3 The foreign holdings are from a U.S. Treasury Report entitled "Major Foreign Holders of Treasury Securities." These reports are done monthly. I was told that by taking the amounts reported for September of each year, I would have the end of the fiscal year numbers. In addition, I was told that it was reasonable to take the total Public Debt Securities, subtract the amount of foreign holdings, and assume that what was left is the amount of securities held by United States investors. I could find nothing to confirm these numbers. Also, these numbers include nonmarketable securities.

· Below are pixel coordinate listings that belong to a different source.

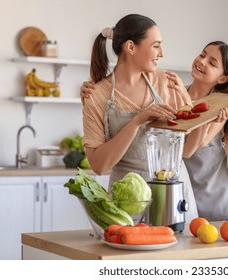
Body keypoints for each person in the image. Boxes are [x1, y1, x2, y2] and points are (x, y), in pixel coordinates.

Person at [81, 14, 198, 222]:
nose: (161, 53)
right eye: (156, 46)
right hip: (128, 203)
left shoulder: (167, 82)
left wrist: (190, 101)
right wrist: (137, 121)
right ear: (131, 47)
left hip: (173, 198)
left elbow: (188, 139)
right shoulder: (96, 96)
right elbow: (99, 166)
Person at [164, 41, 228, 221]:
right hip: (193, 196)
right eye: (202, 55)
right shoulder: (175, 95)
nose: (202, 62)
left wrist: (185, 98)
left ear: (222, 79)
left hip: (223, 201)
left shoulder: (222, 105)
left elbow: (192, 147)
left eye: (212, 63)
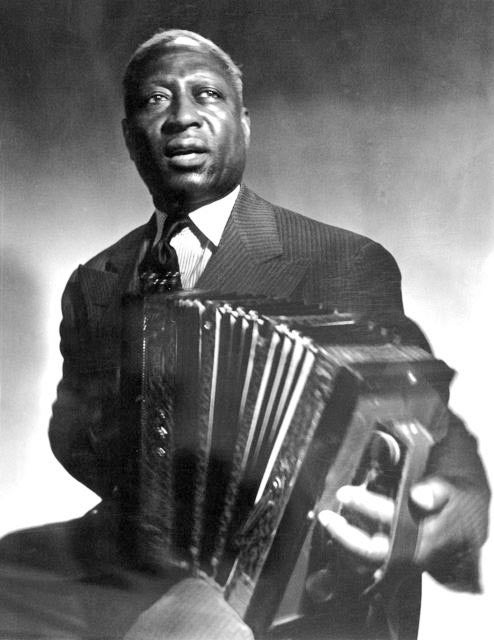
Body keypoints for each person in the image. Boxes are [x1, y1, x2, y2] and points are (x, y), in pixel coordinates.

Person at [0, 29, 489, 640]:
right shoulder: (95, 281)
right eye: (156, 100)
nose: (182, 117)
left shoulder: (339, 259)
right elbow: (72, 433)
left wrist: (461, 502)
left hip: (285, 568)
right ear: (130, 137)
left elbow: (425, 413)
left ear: (244, 124)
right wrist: (151, 482)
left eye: (207, 95)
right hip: (140, 551)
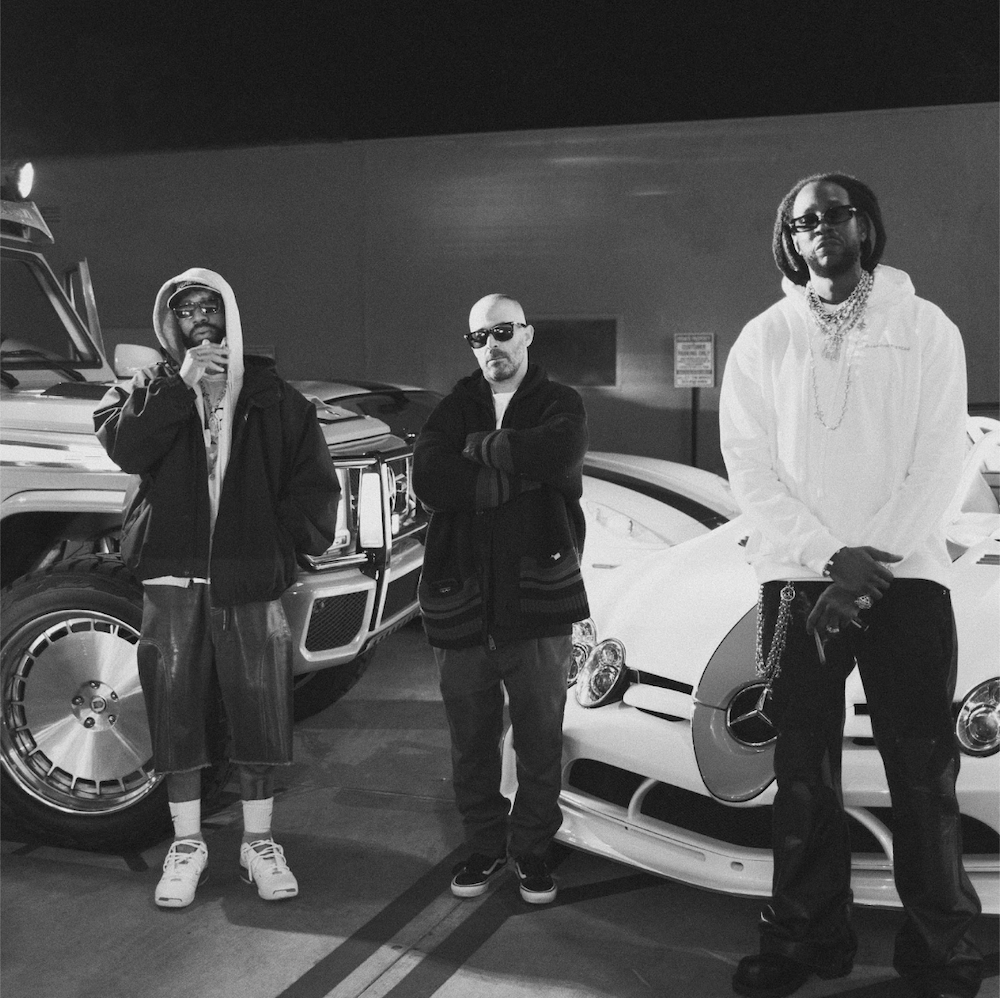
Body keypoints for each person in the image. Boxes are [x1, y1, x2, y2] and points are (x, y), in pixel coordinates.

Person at [719, 174, 983, 998]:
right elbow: (749, 468)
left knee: (922, 769)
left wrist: (868, 567)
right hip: (798, 581)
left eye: (836, 214)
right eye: (804, 221)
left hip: (907, 579)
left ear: (865, 227)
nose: (820, 228)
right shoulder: (764, 339)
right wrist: (830, 558)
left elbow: (940, 458)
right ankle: (805, 939)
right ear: (789, 240)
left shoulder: (925, 326)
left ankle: (941, 950)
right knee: (802, 771)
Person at [95, 269, 340, 909]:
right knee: (174, 704)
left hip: (248, 573)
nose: (200, 317)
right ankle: (186, 844)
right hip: (172, 572)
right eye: (186, 310)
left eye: (210, 306)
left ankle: (259, 843)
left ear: (230, 314)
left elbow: (314, 484)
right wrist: (178, 385)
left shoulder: (273, 395)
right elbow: (126, 449)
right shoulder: (146, 388)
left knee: (260, 703)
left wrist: (280, 547)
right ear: (168, 323)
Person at [413, 293, 589, 904]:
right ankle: (486, 847)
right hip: (463, 602)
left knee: (540, 739)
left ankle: (532, 850)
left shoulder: (560, 402)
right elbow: (428, 477)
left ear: (527, 334)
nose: (492, 346)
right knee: (472, 742)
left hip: (538, 604)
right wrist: (517, 474)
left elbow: (558, 452)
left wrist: (478, 449)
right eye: (479, 337)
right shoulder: (453, 407)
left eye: (503, 331)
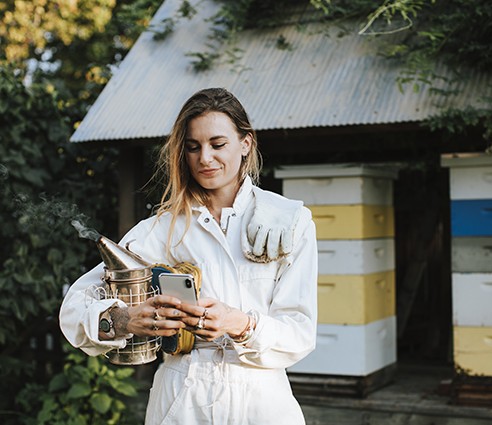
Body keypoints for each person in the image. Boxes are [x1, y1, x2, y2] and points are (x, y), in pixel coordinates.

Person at [59, 87, 318, 425]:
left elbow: (299, 333)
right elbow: (75, 307)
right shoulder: (159, 230)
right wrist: (125, 319)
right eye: (193, 147)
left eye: (218, 144)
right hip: (183, 399)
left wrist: (239, 324)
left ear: (246, 143)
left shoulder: (288, 221)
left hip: (264, 403)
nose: (205, 158)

4 According to the Department of the Treasury, " the country attribution . . . is far from perfect, as the country-level information collected . . . can be distorted due to either chains of intermediaries involved in the custody or management of these securities or to lack of ownership information on bearer securities. The first problem arises when the foreign owner of a U.S. security entrusts the management or safekeeping of a security to an institution that is neither in the United States nor in the foreign owner's country of residence. For example, a resident of Germany may buy a U.S. security and place it in the custody of a Swiss bank. Normally the Swiss bank will then employ a U.S.-resident custodian bank to act as its foreign sub-custodian for the security to facilitate settlement and custody operations. When portfolio surveys are conducted, information is collected only from U.S.-resident entities. Thus, the U.S.-resident bank, acting as the sub-custodian of the Swiss bank, will report this security on the survey. Because the U.S. bank will typically know only that it is holding the security on behalf of a Swiss bank, it will report the security as Swiss-held. Among the ten countries with the largest holdings of U.S. securities on the most recent survey, five of them -- Belgium, the Cayman Islands, Luxembourg, Switzerland, and the United Kingdom -- are financial centers in which substantial amounts of securities owned by residents of other countries are held by custody. Perhaps the greatest distortion in country attribution is reflected in the level of holdings attributed to Luxembourg, a country with an estimated gross domestic product of $27 billion in 2004 that is credited with holdings of $392 billion. The second country attribution is caused by the existence of bearer, or unregistered, securities. The owners of such securities do not have to make themselves known, and typically little or no information is available about them. Long-term bearer securities cannot be issued in the United States, but U.S. firms can and do issue such securities abroad." See Foreign Holdings 2004.

5 Cayman Islands and Bermuda were previously included under Caribbean Banking Centers.

6 Includes the Channel Islands and the Isle of Man.

7 OPEC has been broken out into individual countries.